Update the text in the records below by replacing "loved ones" with "family members" and keeping everything else the same, and leave the pictures out of your answer.
(GIVEN RECORDS Opens)
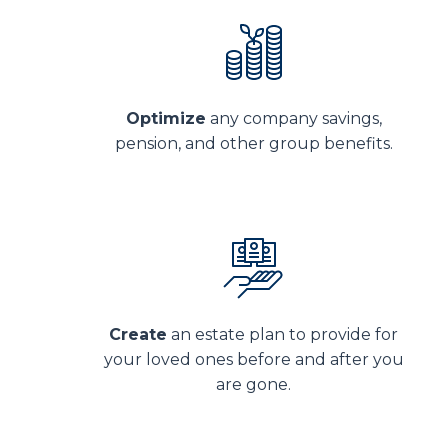
Optimize
any company savings,
pension, and other group benefits.
Create
an estate plan to provide for
your loved ones before and after you
are gone.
(GIVEN RECORDS Closes)
EXERCISE ANSWER
Optimize
any company savings,
pension, and other group benefits.
Create
an estate plan to provide for
your family members before and after you
are gone.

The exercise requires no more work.